Rep. Pat Meehan, R-Penn., has made a decision to not seek re-election this year following reports that he settled a sexual harassment case with a former staffer by using taxpayer funds.
"After consultation with my wife, Carolyn, and with my three sons, and after prayerful reflection, I write to inform you that I will not seek re-election to the United States Congress for the Seventh Congressional District in 2018", Meehan wrote in his retirement letter Thursday, obtained by the Philadelphia Inquirer.
Meehan, 62, helped lead the fight against sexual harassment in his role on the House Ethics Committee until a January 20 New York Times report revealed he settled a sexual harassment claim with an aide more than three decades his junior. "I am confident that the voters of Pennsylvania's 7th District will elect a strong conservative who will represent their values". DiGiorgio called it a "sad ending to what was an otherwise noteworthy career of a dedicated public servant leader".
The report, by the New York Times, was amplified in part because as a member of the House Ethics Committee, Meehan had been helping review sexual harassment claims against several other representatives.

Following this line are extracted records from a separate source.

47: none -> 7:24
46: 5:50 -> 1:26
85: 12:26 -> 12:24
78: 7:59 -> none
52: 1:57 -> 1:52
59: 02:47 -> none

U.S. Rep. Steve Stivers, R-Ohio, the chairman of the National Republican Congressional Committee, thanked Meehan for his dedication, but said, "we must always hold ourselves to the highest possible standard - especially while serving in Congress".
Meehan confirmed the outlines of the Times story, which said the married, 62-year-old expressed his romantic desires to his aide after she began a serious relationship with someone else, and then grew hostile when she did not reciprocate.

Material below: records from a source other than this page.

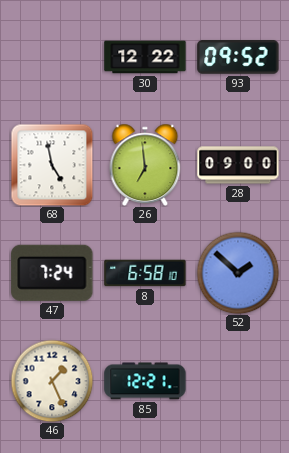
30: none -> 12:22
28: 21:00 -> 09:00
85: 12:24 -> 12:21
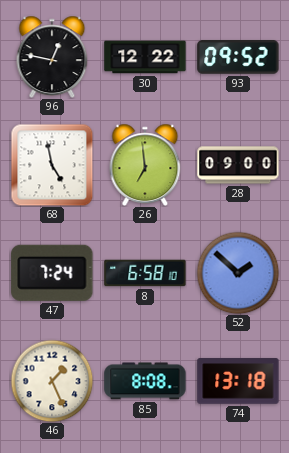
96: none -> 12:47
85: 12:21 -> 8:08
74: none -> 13:18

She filed a complaint, started working from home and eventually left the job before Meehan's office paid a settlement said to be "in the thousands".
Meehan said he and the woman had worked together for years and that she was a critical hub in his office, a "gatekeeper".
Pennsylvania will now have at least four open seats in its Congressional delegation this November: Meehan in the 7th, Rep. Bill Shuster in the 9th, Rep. Lou Barletta in the 11th, and Rep. Charlie Dent in the 15th.
Democrat Hillary Clinton narrowly won the district in the 2016 presidential election, and winning it likely becomes an even bigger target for Democrats animated by anti-Trump fervor in Philadelphia's suburbs, and more hard for Republicans.